Un pomeriggio all’anagrafe di Roma
sabato, 10 Aprile, 2010Un giovedì pomeriggio, troviamo la forza di “recarci” (come dicono i centralini del Radiotaxi”) all’Anagrafe centrale di Roma, allo scopo di notificare un recente cambio di residenza. Sono le 14,30, e l’androne dei “Servizi demografici” non ospita in tutto più di 8 o 9 persone in attesa. Bene, sembrerebbe il preludio ad un’operazione abbastanza rapida…Sembrerebbe, appunto. Ci danno il solito numeretto, un F25. Intanto, sul display compare un F14: i minuti passano l’uno dopo l’altro, e quel F14 non si schioda, è tenacissimamente attaccato a se stesso. Prima che tocchi a noi, di minuti ne passeranno, all’incirca, centocinquanta. Da che dipende una tale supersonica velocità? “Mi reco” all’URP (Ufficio Relazioni con il Pubblico) che in quel momento trovo casualmente aperto. Una giovane dall’aria molto annoiata solleva un sopracciglio e alle mie domande risponde che “c’è poco personale”. Più che rispondere, per la verità, bofonchia – e all’interrogazione successiva (“ma come mai c’è poco personale?”) crolla – mi guarda proprio come se fossi un’aliena. Poco dopo, vengo letteralmente strapazzata da una signora dall’aria molto aggressiva – “si rivolga alla dottoressa Marinelli, secondo piano!” mi urla nelle orecchie, dopo avermele morsicate per un paio di minuti. Infine, entriamo nell’ufficio. Ci riceve un signore dall’aria cupa, il quale ci scarica addosso scariche di vero e proprio odio – sono le 17, da mezz’ora, pare, gli uffici sono – sarebbero – chiusi. “Come mai è così nervoso?” domando incautamente. “Io non sono per nulla nervoso!” mi risponde urlando “Si vede che lei non mi ha mai visto quando sono davvero nervoso!”. Ammetto di non aver mai goduto di un tale piacere.
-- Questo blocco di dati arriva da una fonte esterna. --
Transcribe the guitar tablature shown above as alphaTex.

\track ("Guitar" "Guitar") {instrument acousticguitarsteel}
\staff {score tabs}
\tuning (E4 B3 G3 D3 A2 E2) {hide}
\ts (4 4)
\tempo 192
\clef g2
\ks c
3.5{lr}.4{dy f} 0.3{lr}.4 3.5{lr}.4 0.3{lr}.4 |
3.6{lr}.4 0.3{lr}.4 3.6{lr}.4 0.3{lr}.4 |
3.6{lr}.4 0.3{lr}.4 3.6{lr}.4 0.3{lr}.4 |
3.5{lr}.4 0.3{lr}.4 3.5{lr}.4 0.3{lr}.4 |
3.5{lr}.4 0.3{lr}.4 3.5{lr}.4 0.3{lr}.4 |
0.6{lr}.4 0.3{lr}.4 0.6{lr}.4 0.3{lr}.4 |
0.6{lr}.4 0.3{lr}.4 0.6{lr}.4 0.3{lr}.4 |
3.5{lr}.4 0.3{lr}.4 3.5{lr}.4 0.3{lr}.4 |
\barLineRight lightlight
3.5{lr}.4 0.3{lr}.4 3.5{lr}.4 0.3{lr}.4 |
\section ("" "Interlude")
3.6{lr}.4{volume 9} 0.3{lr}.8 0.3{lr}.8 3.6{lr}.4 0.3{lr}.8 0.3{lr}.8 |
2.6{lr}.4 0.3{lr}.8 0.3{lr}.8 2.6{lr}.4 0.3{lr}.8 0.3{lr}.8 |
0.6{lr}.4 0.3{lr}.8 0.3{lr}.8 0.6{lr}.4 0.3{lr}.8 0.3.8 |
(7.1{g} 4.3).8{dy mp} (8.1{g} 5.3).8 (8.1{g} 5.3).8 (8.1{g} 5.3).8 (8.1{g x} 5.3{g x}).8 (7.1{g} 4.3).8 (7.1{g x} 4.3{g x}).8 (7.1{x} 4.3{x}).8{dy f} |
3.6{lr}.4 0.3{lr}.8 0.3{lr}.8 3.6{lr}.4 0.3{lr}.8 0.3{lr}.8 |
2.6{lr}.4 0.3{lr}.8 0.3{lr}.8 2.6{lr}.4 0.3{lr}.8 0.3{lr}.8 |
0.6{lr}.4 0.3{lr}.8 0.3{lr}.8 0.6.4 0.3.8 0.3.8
Nei restanti minuti l’uomo calpesta i tasti del computer, ci porge un paio di carte da firmare, ci lancia avvertimenti – mio marito e io siamo letteralmente seduti sui carboni ardenti, come vittime preparate per il martirio finale. Alla fine, veniamo sgarbatamente informati che quei fogli non valgono nulla: finché non passeranno i vigili urbani, per controllare se davvero noi abitiamo dove abbiamo dichiarato di abitare, non c’è nessun cambio di residenza. Non ci hanno chiesto, of course, di esibire il contratto d’affitto regolarmente firmato e registrato: esso non vale nulla, decidono tutto i vigili. E se arrivano nel momento in cui siamo usciti? Potrò ancora impunemente andare a fare la spesa? I capelli? Le passeggiate? L’aperitivo? Le riunioni?
Bene, non posso accreditare tutto questo all’attuale amministrazione Alemanno: sospetto che il Comune di Roma abbia sempre funzionato così. Trattando i cittadini come pezze da piedi (non vi dico come hanno trattato, in quei centocinquanta minuti, un paio di signore extracomunitarie, colpevoli di non sapere bene l’italiano). Scaricando sugli utenti le frustrazioni di impiegati forse malpagati, comunque sgarbati e arroganti. Tocco medioevale, l’attesa dei vigili. Ma chissà nel Medioevo erano più gentili.